» **ACTION ITEM**
Output all entries verbatim, dropping pictures.

» **SUPPLIED RECORDS**
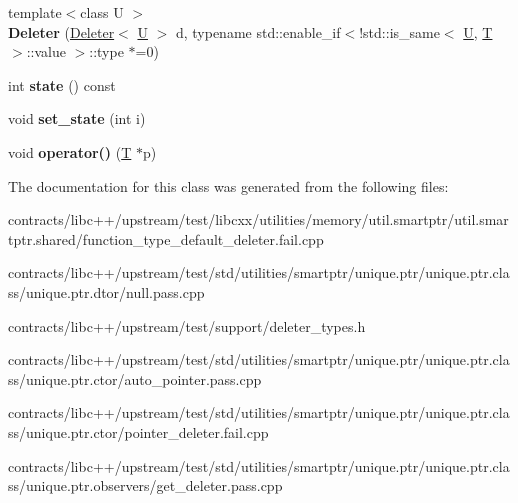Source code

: \begin{DoxyCompactItemize}
\item 
\mbox{\label{struct_deleter_abba91bbdb128ee960b9e5b2db4a21776}} 
{\footnotesize template$<$class U $>$ }\\{\bfseries Deleter} (\mbox{\hyperlink{struct_deleter}{Deleter}}$<$ \mbox{\hyperlink{union_u}{U}} $>$ d, typename std\+::enable\+\_\+if$<$!std\+::is\+\_\+same$<$ \mbox{\hyperlink{union_u}{U}}, \mbox{\hyperlink{struct_t}{T}} $>$\+::value $>$\+::type $\ast$=0)
\item 
\mbox{\label{struct_deleter_aacdd533c4b685d1587b28156fa1512f9}} 
int {\bfseries state} () const
\item 
\mbox{\label{struct_deleter_a433e2e5fc886086624de694444f898ff}} 
void {\bfseries set\+\_\+state} (int i)
\item 
\mbox{\label{struct_deleter_a41b54e03f57e6c3e447550d3d4e4b312}} 
void {\bfseries operator()} (\mbox{\hyperlink{struct_t}{T}} $\ast$p)
\end{DoxyCompactItemize}


The documentation for this class was generated from the following files\+:\begin{DoxyCompactItemize}
\item 
contracts/libc++/upstream/test/libcxx/utilities/memory/util.\+smartptr/util.\+smartptr.\+shared/function\+\_\+type\+\_\+default\+\_\+deleter.\+fail.\+cpp\item 
contracts/libc++/upstream/test/std/utilities/smartptr/unique.\+ptr/unique.\+ptr.\+class/unique.\+ptr.\+dtor/null.\+pass.\+cpp\item 
contracts/libc++/upstream/test/support/deleter\+\_\+types.\+h\item 
contracts/libc++/upstream/test/std/utilities/smartptr/unique.\+ptr/unique.\+ptr.\+class/unique.\+ptr.\+ctor/auto\+\_\+pointer.\+pass.\+cpp\item 
contracts/libc++/upstream/test/std/utilities/smartptr/unique.\+ptr/unique.\+ptr.\+class/unique.\+ptr.\+ctor/pointer\+\_\+deleter.\+fail.\+cpp\item 
contracts/libc++/upstream/test/std/utilities/smartptr/unique.\+ptr/unique.\+ptr.\+class/unique.\+ptr.\+observers/get\+\_\+deleter.\+pass.\+cpp\end{DoxyCompactItemize}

» **YOUR SOLUTION**
Source code

: \begin{DoxyCompactItemize}
\item 
\mbox{\label{struct_deleter_abba91bbdb128ee960b9e5b2db4a21776}} 
{\footnotesize template$<$class U $>$ }\\{\bfseries Deleter} (\mbox{\hyperlink{struct_deleter}{Deleter}}$<$ \mbox{\hyperlink{union_u}{U}} $>$ d, typename std\+::enable\+\_\+if$<$!std\+::is\+\_\+same$<$ \mbox{\hyperlink{union_u}{U}}, \mbox{\hyperlink{struct_t}{T}} $>$\+::value $>$\+::type $\ast$=0)
\item 
\mbox{\label{struct_deleter_aacdd533c4b685d1587b28156fa1512f9}} 
int {\bfseries state} () const
\item 
\mbox{\label{struct_deleter_a433e2e5fc886086624de694444f898ff}} 
void {\bfseries set\+\_\+state} (int i)
\item 
\mbox{\label{struct_deleter_a41b54e03f57e6c3e447550d3d4e4b312}} 
void {\bfseries operator()} (\mbox{\hyperlink{struct_t}{T}} $\ast$p)
\end{DoxyCompactItemize}


The documentation for this class was generated from the following files\+:\begin{DoxyCompactItemize}
\item 
contracts/libc++/upstream/test/libcxx/utilities/memory/util.\+smartptr/util.\+smartptr.\+shared/function\+\_\+type\+\_\+default\+\_\+deleter.\+fail.\+cpp\item 
contracts/libc++/upstream/test/std/utilities/smartptr/unique.\+ptr/unique.\+ptr.\+class/unique.\+ptr.\+dtor/null.\+pass.\+cpp\item 
contracts/libc++/upstream/test/support/deleter\+\_\+types.\+h\item 
contracts/libc++/upstream/test/std/utilities/smartptr/unique.\+ptr/unique.\+ptr.\+class/unique.\+ptr.\+ctor/auto\+\_\+pointer.\+pass.\+cpp\item 
contracts/libc++/upstream/test/std/utilities/smartptr/unique.\+ptr/unique.\+ptr.\+class/unique.\+ptr.\+ctor/pointer\+\_\+deleter.\+fail.\+cpp\item 
contracts/libc++/upstream/test/std/utilities/smartptr/unique.\+ptr/unique.\+ptr.\+class/unique.\+ptr.\+observers/get\+\_\+deleter.\+pass.\+cpp\end{DoxyCompactItemize}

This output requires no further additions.